# Verification Patterns

Self Agent ID supports four verification patterns, each suited to different integration scenarios.

## Pattern 1: Agent-to-Service

The most common pattern. An agent signs HTTP requests; a service verifies the signature and checks the on-chain registry.

```
Agent                          Service
  │                               │
  │── POST /api (signed) ────────▶│
  │   headers:                    │
  │     x-self-agent-address      │── ecrecover signer
  │     x-self-agent-signature    │── derive agentKey
  │     x-self-agent-timestamp    │── isVerifiedAgent(key)
  │                               │── check credentials
  │◀── 200 OK ────────────────────│
```

**SDK support:** `SelfAgent.fetch()` on agent side, `SelfAgentVerifier.auth()` middleware on service side.

## Pattern 2: Agent-to-Agent (Peer Verification)

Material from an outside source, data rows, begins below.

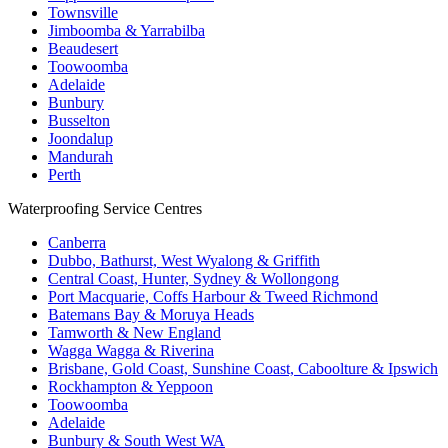
Townsville
Jimboomba & Yarrabilba
Beaudesert
Toowoomba
Adelaide
Bunbury
Busselton
Joondalup
Mandurah
Perth
Waterproofing Service Centres
Canberra
Dubbo, Bathurst, West Wyalong & Griffith
Central Coast, Hunter, Sydney & Wollongong
Port Macquarie, Coffs Harbour & Tweed Richmond
Batemans Bay & Moruya Heads
Tamworth & New England
Wagga Wagga & Riverina
Brisbane, Gold Coast, Sunshine Coast, Caboolture & Ipswich
Rockhampton & Yeppoon
Toowoomba
Adelaide
Bunbury & South West WA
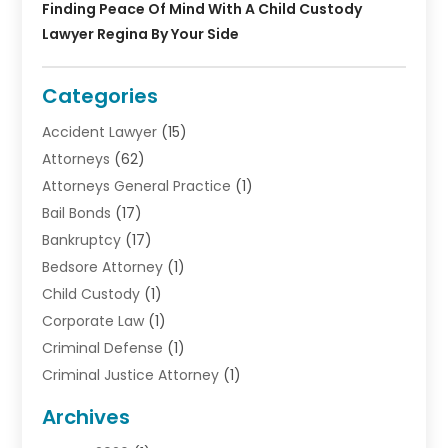
Finding Peace Of Mind With A Child Custody
Lawyer Regina By Your Side
Categories
Accident Lawyer
(15)
Attorneys
(62)
Attorneys General Practice
(1)
Bail Bonds
(17)
Bankruptcy
(17)
Bedsore Attorney
(1)
Child Custody
(1)
Corporate Law
(1)
Criminal Defense
(1)
Criminal Justice Attorney
(1)
Criminal Lawyer
(10)
Archives
Debt
(1)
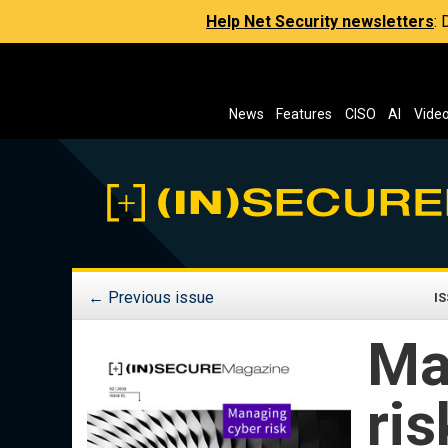
Help Net Security newsletters
:
News
Features
CISO
AI
Vide
←
Previous issue
IS
Ma
ris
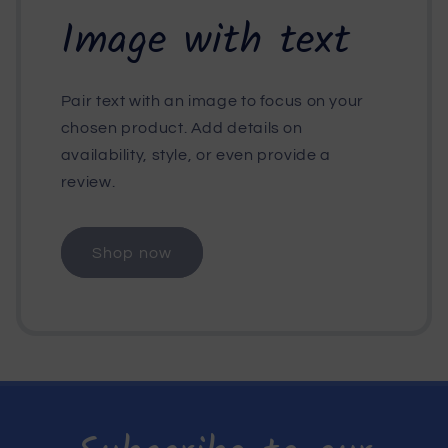
Image with text
Pair text with an image to focus on your
chosen product. Add details on
availability, style, or even provide a
review.
Shop now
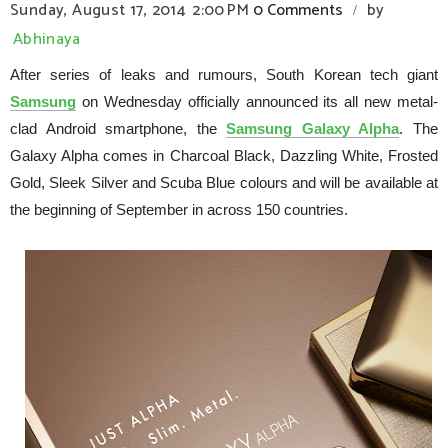
Sunday, August 17, 2014
2:00 PM
0 Comments
by
/
Abhinaya
After series of leaks and rumours, South Korean tech giant
Samsung
on Wednesday officially announced its all new metal-
clad Android smartphone, the
Samsung Galaxy Alpha
. The
Galaxy Alpha comes in Charcoal Black, Dazzling White, Frosted
Gold, Sleek Silver and Scuba Blue colours and will be available at
the beginning of September in across 150 countries.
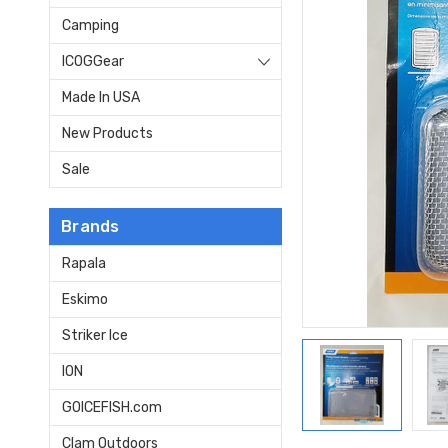
Camping
ICOGGear
Made In USA
New Products
Sale
Brands
Rapala
Eskimo
Striker Ice
ION
GOICEFISH.com
Clam Outdoors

Two agents verify each other's identity. Both sign their requests, and both verify the other's signature against the registry.

```
Agent A                        Agent B
  │                               │
  │── POST (signed by A) ────────▶│
  │                               │── verify A's signature
  │                               │── sameHuman(A, B) check
  │◀── Response (signed by B) ────│
  │── verify B's signature        │
```

**Key feature:** `sameHuman(agentIdA, agentIdB)` detects whether two agents share the same human backer without revealing who that human is.

## Pattern 3: Agent-to-Chain (Direct)

The agent calls a smart contract directly using `msg.sender`. The contract checks the registry.

```solidity
import { AgentGate } from "./AgentGate.sol";

contract MyProtocol is AgentGate {
    constructor(address registry) AgentGate(registry) {}

    function protectedAction() external onlyVerifiedAgent {
        // Only registered, human-backed agents can call this
    }
}
```

**Best for:** Verified Wallet mode where the agent's wallet address IS the `msg.sender`.

## Pattern 4: Agent-to-Chain (Meta-Transaction)

The agent signs an EIP-712 typed data message; a relayer submits the transaction on-chain. The contract verifies the EIP-712 signature matches a registered agent.

```
Agent                    Relayer                  Contract
  │                         │                        │
  │── sign EIP-712 ──────── │                        │
  │   (agentKey, nonce,     │── metaVerify(sig) ────▶│
  │    deadline)            │                        │── ecrecover signer
  │                         │                        │── isVerifiedAgent()
  │                         │◀── tx confirmed ───────│
  │◀── receipt ─────────────│                        │
```

**Best for:** Gasless verification where agents don't hold native tokens. The `AgentDemoVerifier` contract implements this pattern.

## Sybil Resistance

Services can enforce their own sybil policies using three approaches:

### Strict (max 1 agent per human)

```typescript
const verifier = SelfAgentVerifier.create()
  .maxAgentsPerHuman(1)
  .build();
```

### Moderate (allow N agents)

```typescript
const verifier = SelfAgentVerifier.create()
  .maxAgentsPerHuman(5)
  .build();
```

### Detection Only

```typescript
// Allow unlimited, but check relationships
const verifier = SelfAgentVerifier.create()
  .maxAgentsPerHuman(0) // unlimited
  .build();

// Then use sameHuman() for analytics
const areSame = await registry.sameHuman(agentId1, agentId2);
```

## Credential-Based Verification

Verifiers can require specific ZK-attested credentials:

```typescript
const verifier = SelfAgentVerifier.create()
  .requireAge(18)           // Agent's human must be 18+
  .requireOFAC()            // Agent's human must be OFAC-cleared
  .requireNationality("US") // Specific nationality
  .build();
```

All credential checks are verified against on-chain ZK-attested data — no additional identity check needed.